All of the other answers, while not incorrect, have failed to address the fundamental misunderstanding in your question.

Under the heading "My issue with the proof," you write that in the existence part of the proof, "… we infer $x=4$ by solving …." But that's not true. Go back and reread your proof. In the existence part of the proof, you do not infer that $x=4$. Rather, you define $x$ to be 4, and then you do the algebra to show that this value of $x$ works. That algebra is correct for all values of $y$, including $y = -1$. So there is no problem with the proof.

What is worrying you is not the proof, but the scratch work you did in figuring out the proof. In that scratch work you did a step that would not be correct for $y = -1$. But that is irrelevant for judging the correctness of the proof. You could have come up with this proof by simply having a flash of insight that $x=4$ would work, or by making a lucky guess. In judging the correctness of the proof, it doesn't matter how you thought of the choice $x=4$; all that matters is whether your proof that this choice works is correct, and it is.

In How To Prove It, go back and reread the paragraph before Example 3.3.3.

Answer 3

Actually, when you try to find $x$ from the given property, you are more in the uniqueness part than the existence part ("If the property holds, then $x$ must be ..."); and indeed your second "iff" in that derivation is not correct as it works only in one direction unless we poystulate $y\ne -1$. Ultimately, you show existence just as you did: you plug in the value $x=4$ and win.

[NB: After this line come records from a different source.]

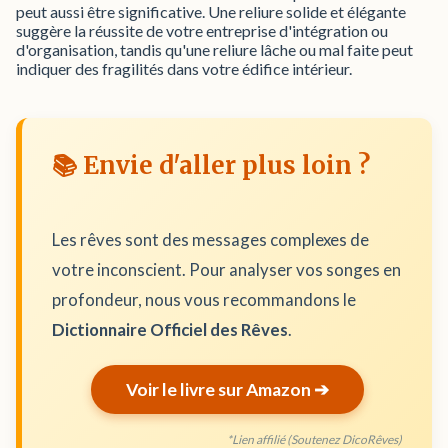
peut aussi être significative. Une reliure solide et élégante
suggère la réussite de votre entreprise d'intégration ou
d'organisation, tandis qu'une reliure lâche ou mal faite peut
indiquer des fragilités dans votre édifice intérieur.
📚 Envie d'aller plus loin ?
Les rêves sont des messages complexes de
votre inconscient. Pour analyser vos songes en
profondeur, nous vous recommandons le
Dictionnaire Officiel des Rêves
.
Voir le livre sur Amazon ➔
*Lien affilié (Soutenez DicoRêves)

How you arrived at that guess, doesn't matter for the existence proof. You could have derived it "legally", or with a dirty trick of ignoring a sometimes undefined expression, or played around with a few values until things work out, our have dreamt about it, or whatnot.

Likewise, you could simplify your uniqueness part by testing $a$ vs. $b$ only at $y=0$, which means $a-4=0$ and $b-4=0$, so $a=b$ ($=4$, but we don't care here). This ignores whether $a$ and $b$ are also good for $y=42$, but that gap doesn't matter for the uniqueness part.

Answer 4

You wrote:

$$x(y + 1) = 4y + 4 \iff x = 4(y + 1) / (y + 1).$$

I disagree. While $x = 4(y + 1) / (y + 1) \implies x(y + 1) = 4y + y$ by multiplying both sides by $y + 1$, the reverse implication is false in the particular case where $y = -1$. This is why you're getting this small uncertainty regarding $y = -1$.

Now, obviously when $y = -1$, there is no way to determine a specific value of $x$. Indeed, if $y = -1$, then any value of $x$ will satisfy the equation. But, the question specifically asks you to show there is a unique $x$ so that any $y$ satisfies the equation. Certainly $y = -1$ is the easiest case, but there will be only one $x$ that satisfies the equation for, say, $y = 3$ (or indeed any other value of $y$ except $y = -1$).